Eineinhalb Jahre bis zur Hochzeit

Die Spitzen von Linkspartei und Wahlalternative haben einen Rahmenvertrag über Fusion im Juni 2007 unterzeichnet. Bisher aber wollen WASG-Mitglieder in Berlin und Mecklenburg-Vorpommern die „neoliberale Politik“ der Ex-PDS nicht mittragen

AUS BERLIN DANIEL SCHULZ

„Die Linke hat mit diesem Projekt nichts weiter zu verlieren als ihre Zerstrittenheit“ – wichtig und feierlich wollte Klaus Ernst aus dem Vorstand der WASG klingen. Gestern unterzeichneten er und Lothar Bisky von der Linkspartei eine Vereinbarung, die einen Zusammenschluss der beiden Parteien bis Sommer 2007 vorsieht. Wie diese neue Partei dann heißen soll, steht noch nicht fest.

Dafür machten die Spitzen von Linkspartei und WASG umso deutlicher, dass sie zur Vereinigung keine Alternative sehen. „Ich habe Verständnis für die Ängste der Mitglieder beider Parteien“, sagte Linksparteichef Bisky, „aber sie dürfen den Prozess hin zu einer gemeinsame Partei nicht gefährden.“ In Urabstimmungen im Sommer 2007 sollen die Mitglieder beider Parteien endgültig über ein Zusammengehen entscheiden. Das sei notwendig, um bei den Wahlen 2009 gemeinsam antreten zu könne. Kritiker dieses Kurses hatten immer wieder darauf verwiesen, dass beiden Parteien ein ergebnisoffener Prozess versprochen worden war, an deren Ende beide Parteien auch wieder eigener Wege gehen könnten.
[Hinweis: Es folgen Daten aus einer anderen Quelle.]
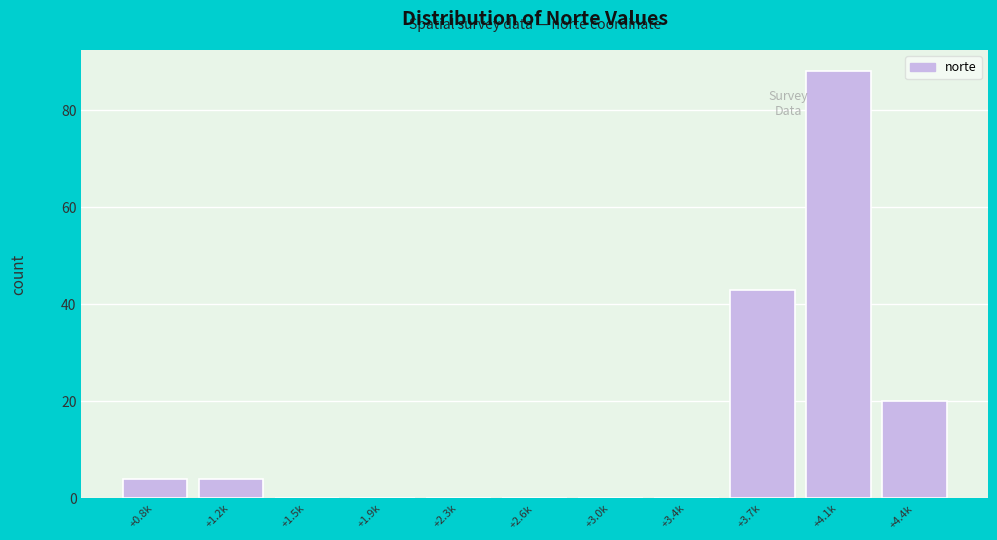

Reading left to right, list all the values displayed in this chart.

+0.8k=4	+1.2k=4	+1.5k=0	+1.9k=0	+2.3k=0	+2.6k=0	+3.0k=0	+3.4k=0	+3.7k=43	+4.1k=88	+4.4k=20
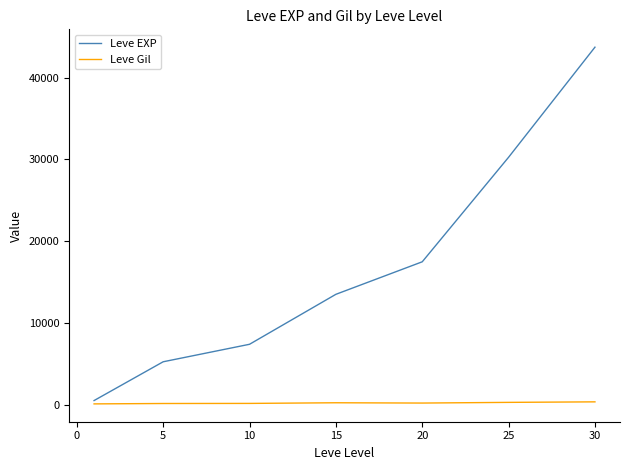

List the series in order of their peak value, highest first.

Leve EXP, Leve Gil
Das interpretieren die Befürworter einer schnellen Fusion jedoch ganz anders. „Der Prozess ist offen“, sagte der Fusionsbeauftragte der Linkspartei, Bodo Ramelow, „die Frage ist nur, in welche Richtung er offen ist.“ Und Klaus Ernst forderte Zweifler auf, „persönliche Eitelkeiten zurückzustellen“. Die ideologischen Differenzen zwischen Einzelpersonen dürften nicht das Ziel einer gemeinsamen Partei gefährden.

Das sollte ein Dämpfer für die Gegner einer schnellen Fusion sein, die insbesondere in den ostdeutschen Landesverbänden der WASG sitzen (taz berichtete). In Mecklenburg-Vorpommern und Berlin lehnen die Mitglieder bisher mehrheitlich ein gemeinsames Antreten mit der Linkspartei ab. Denn die Ex-PDS ist dort an der Regierung beteiligt und die WASG wirft ihr vor, eine „neoliberale Politik“ mitzutragen. Bei einer Urabstimmung in Mecklenburg-Vorpommern sprachen sich daher am Wochenende die Mehrzahl der Wählenden dafür aus, bei der nächsten Landtagswahl 2006 eigenständig anzutreten, wenn die Linkspartei „ihren neoliberalen Kurs in der Landesregierung MV fortsetzt“, wie es im Text der Urabstimmung heißt.

Dieses Vorhaben, das auch die WASG in Berlin plant, gefährdet aus rechtlichen Gründen die Bundestagsfraktion aus Linkspartei und WASG. Daher steht in der Kooperationsvereinbarung auch der Satz, beide Parteien „bekunden nachdrücklich ihre Absicht, auf keiner Ebene bei Wahlen konkurrierend anzutreten“. Ob jene, die sich nicht daran halten wollen, der Ausschluss aus der Partei droht, wollten Lothar Bisky und Klaus Ernst gestern nicht klar beantworten.

Bodo Ramelow versuchte die Streitigkeiten positiv zu deuten. Es gehe darum, die Möglichkeiten zwischen den Extremen Opponieren und Regieren auszuloten. „Diskussionen wie in Berlin schärfen da unsere Argumente für die Debatten in anderen Ländern“, sagte Ramelow. Wenn die mitregierende Linkspartei in Berlin ihr Modell der Krankenhausfinanzierung vor der WASG verteidigen könne, sei es auch in anderen Landesteilen interessant. Eine Totalopposition schloss Ramelow aus.

Um die Zusammenarbeit bei Wahlen zu erleichtern, macht die Linkspartei mit der Kooperationsvereinbarung auch Doppelmitgliedschaften in beiden Parteien möglich – bis 2007.